The algorithm needs to be able to make a difference between relative depths of 0.5. This is relatively small, especially when accounting for the usually large depth variations around the ideal depth. This means that a high average depth will dramatically increase the precision of the caller. We tested the software with depths ranging from 18 to 40x. We recommend depths greater than 15x.
The program’s resolution is limited by the average distance between two SNPs and the discretisation step. For studies composed of a few thousands samples, we found this was equivalent to a resolution of roughly 5~10kb. But interestingly, this particularity means UN-CNVc’s precision should improve as sample sizes increase.

Discussion on the Gaussian model

Currently, segment depth is modelled as a mixture of Gaussians with equal variances and means constrained to multiples of 0.5 relative depths. However, the Poisson model of read depth yields that variances should be proportional to the mean. Another commonly used model for read depth is the negative binomial, which deals with overdispersion at high depths (as depth increases, the variance increases more than can be expected under the Poisson model).

We found that the Gaussian model performed adequately in our settings, but this overdispersion means that UN-CNVc likely underestimates the variance at high copy numbers, which in turn underestimates the quality of copy number calls.
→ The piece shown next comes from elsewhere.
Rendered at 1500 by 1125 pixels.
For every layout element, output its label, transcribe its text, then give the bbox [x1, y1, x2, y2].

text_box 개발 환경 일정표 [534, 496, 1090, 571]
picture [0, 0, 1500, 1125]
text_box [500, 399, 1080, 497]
Conversely, at depths below 1, overestimating the variance may produce overconfidence in deletion calls.

I am not fully convinced by the Poisson and NB models in this setting, however, mainly because of what happens at depth 0. The expected read depth is null, and therefore the variance is null as well. This means that the model distribution is a Dirac impulsion at 0, which is clearly not suitable for any kind of real-world modelling. So I would likely need to tweak the distribution model to allow non-null variance at zero, given that zero calls are arguably the most interesting (homozygous deletions).
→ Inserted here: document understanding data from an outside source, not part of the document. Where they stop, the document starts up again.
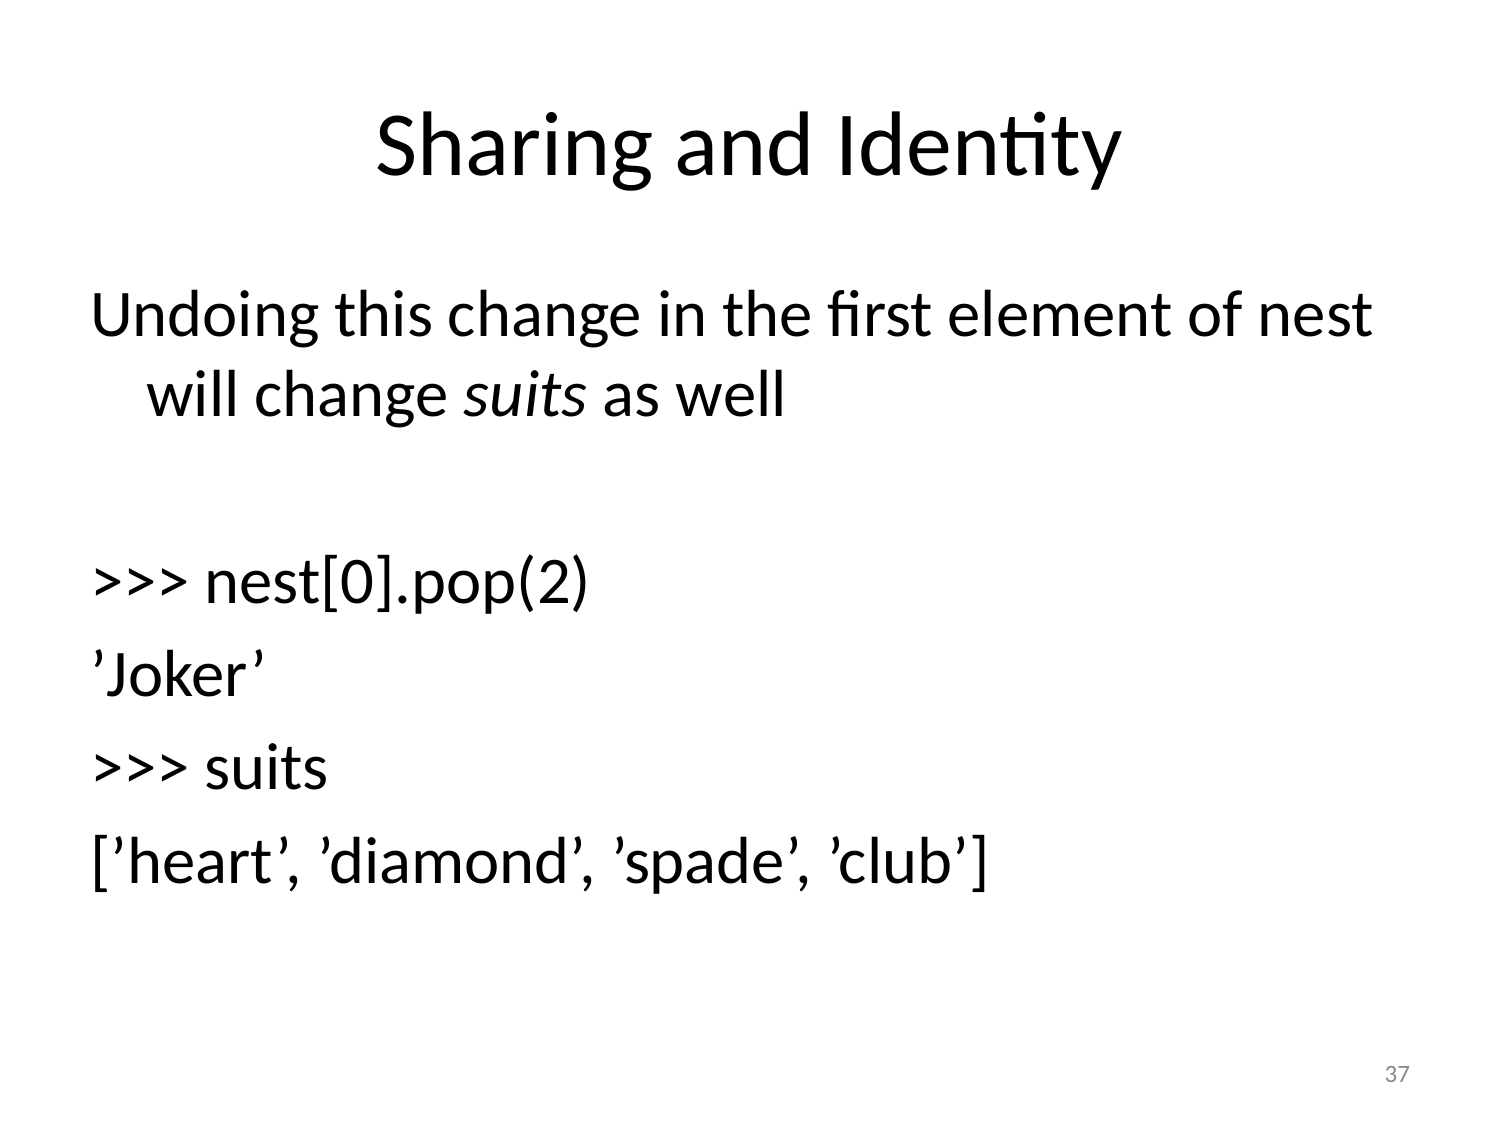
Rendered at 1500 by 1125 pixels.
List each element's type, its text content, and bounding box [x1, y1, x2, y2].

slide_number 37 [1074, 1042, 1425, 1103]
list Undoing this change in the first element of nest will change suits as well >>> nest[0].pop(2) ’Joker’ >>> suits [’heart’, ’diamond’, ’spade’, ’club’] [74, 262, 1426, 1006]
title Sharing and Identity [74, 44, 1426, 233]
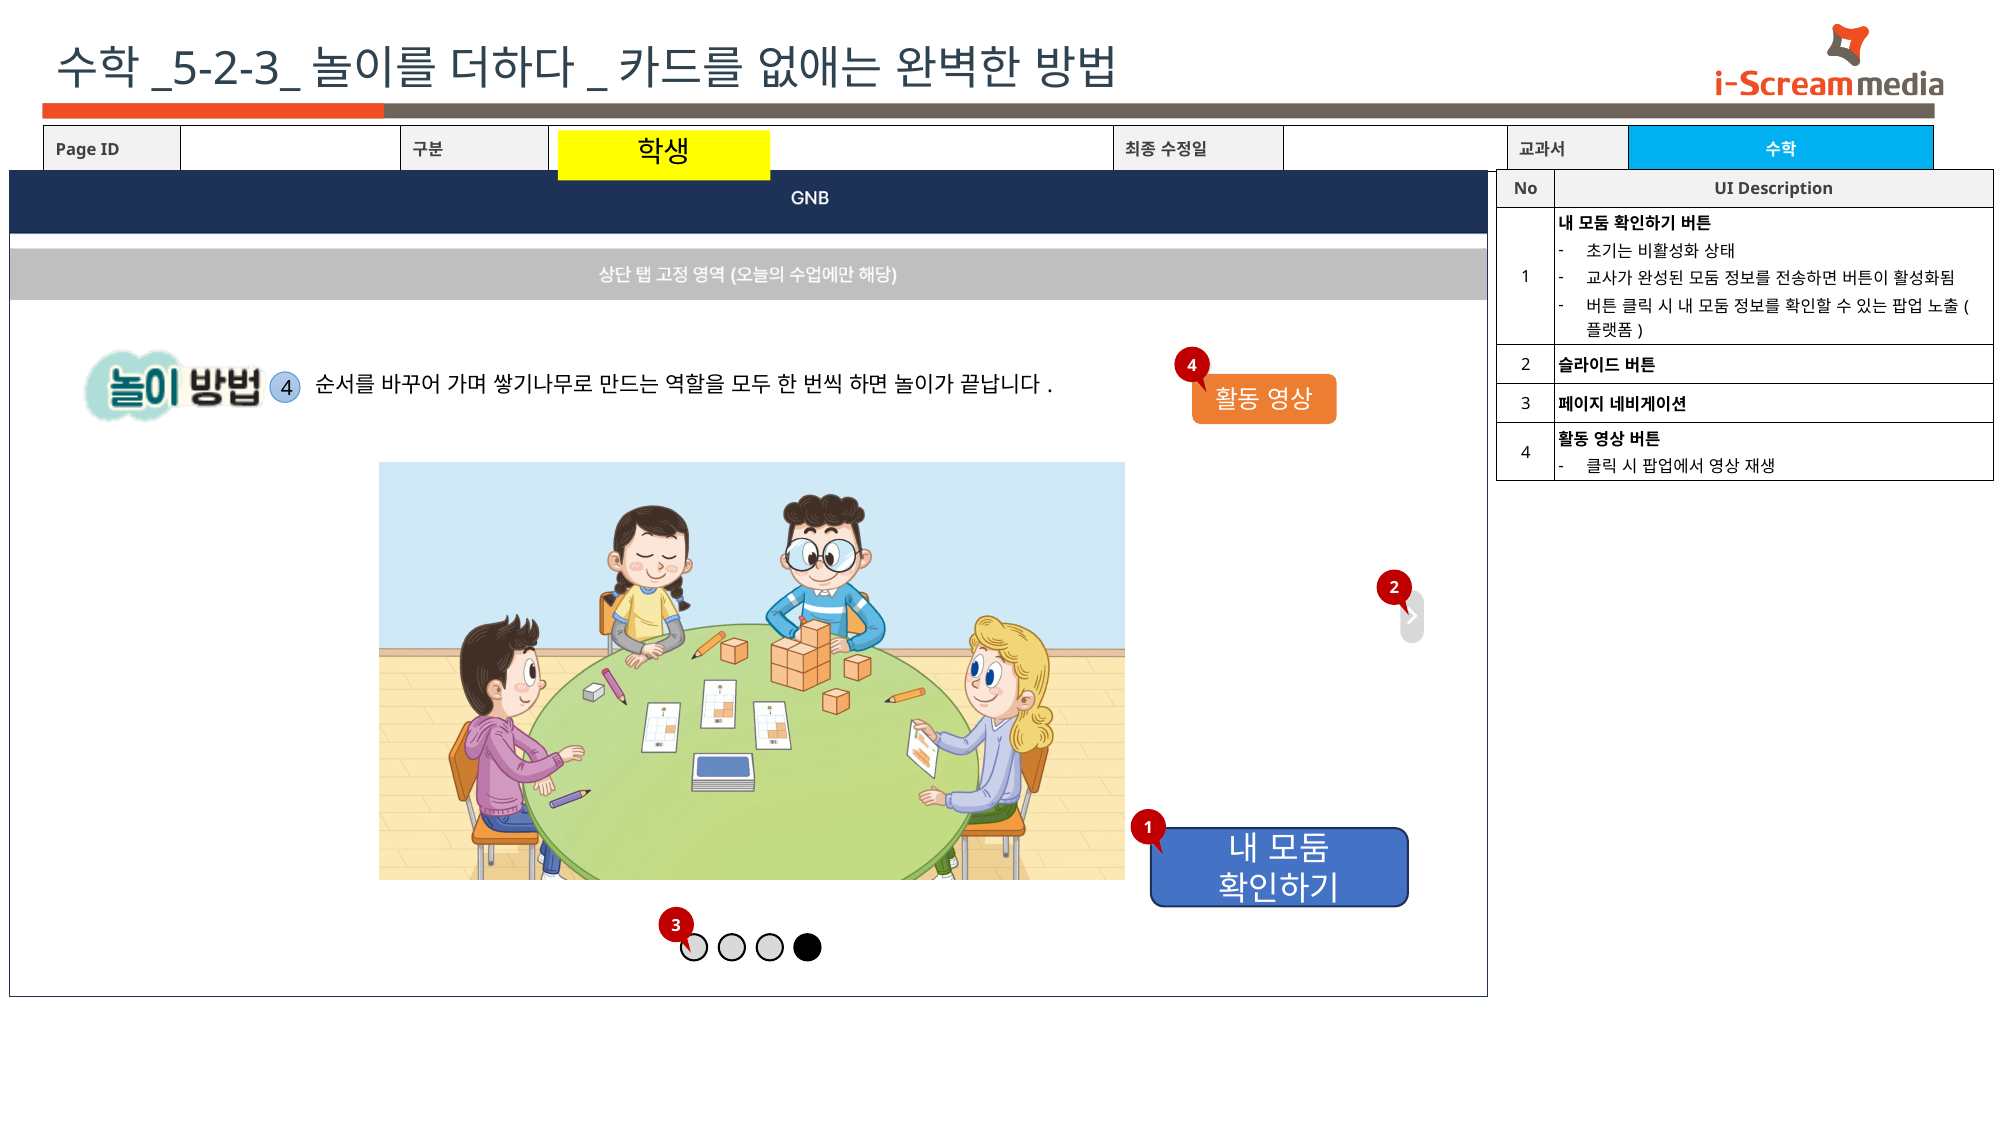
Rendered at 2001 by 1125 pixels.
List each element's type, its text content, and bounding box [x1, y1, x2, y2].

table_cell 4 [1497, 423, 1554, 480]
text_box 3 [657, 905, 695, 944]
text_box 1 [1129, 807, 1168, 856]
table_cell 내 모둠 확인하기 버튼 초기는 비활성화 상태 교사가 완성된 모둠 정보를 전송하면 버튼이 활성화됨 버튼 클릭 시 내 모둠 정보를 확인할 수 있는 팝업 노출(플랫폼) [1555, 208, 1993, 344]
picture [1715, 23, 1944, 96]
table_cell 3 [1497, 384, 1554, 422]
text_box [269, 356, 1463, 403]
table_header No [1497, 170, 1554, 207]
picture [10, 171, 1487, 996]
text_box 활동 영상 [1191, 403, 1338, 426]
text_box 4 [1175, 345, 1209, 356]
table_cell 활동 영상 버튼 클릭 시 팝업에서 영상 재생 [1555, 423, 1993, 480]
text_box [680, 934, 821, 961]
text_box 학생 [557, 130, 771, 181]
table_cell 1 [1497, 208, 1554, 344]
table_cell 슬라이드 버튼 [1555, 345, 1993, 383]
table_cell 페이지 네비게이션 [1555, 384, 1993, 422]
title 수학_5-2-3_놀이를 더하다_카드를 없애는 완벽한 방법 [41, 44, 1683, 95]
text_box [1400, 590, 1424, 644]
table_header UI Description [1555, 170, 1993, 207]
text_box 2 [1375, 568, 1414, 607]
text_box 내 모둠 확인하기 [1149, 827, 1409, 908]
table_cell 2 [1497, 345, 1554, 383]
There is another argument in favour of choosing a Gaussian model.

A scaled Poisson distribution, while obviously not Poisson-distributed, follows a Poisson-like distribution with a PDF of $\Large p(x)=e^{-\lambda}\frac{\lambda^{\frac{x}{c}}}{ \frac{x}{c} !}$ . A sum of independent Poisson variables $\Large X_1,…,X_n$ with parameters $\Large\lambda_1,…,\lambda_n$ is Poisson distributed with parameter $\Large\sum_n{\lambda_i}$ . The average of these variables follows the scaled Poisson described above, where $\Large c=\frac{1}{n}$ . Poisson distributions can be approximated by the normal when $\Large\lambda$ is very large. Although the normal approximation is likely invalid for any of the $\Large X_1,…,X_n$ at usual WGS depths such as the 22x average in MANOLIS, the sum or average, with a parameter $\Large\sum_n{\lambda_i}$ , is closer to the normal approximation.

This leads me to think that the next step in UN-CNVC’s development may indeed be to tweak the depth model, but not to replace it with a Poisson or NB model. Instead, it would probably be sensible to release the equality of variance constraint, and model each component of the mixture separately. A genome-wide estimation would compensate the local paucity of anomalous depth segments, although it would also slow the program down.

As often when writing bioinformatics tools, design choices have opposing impacts on execution speed and accuracy.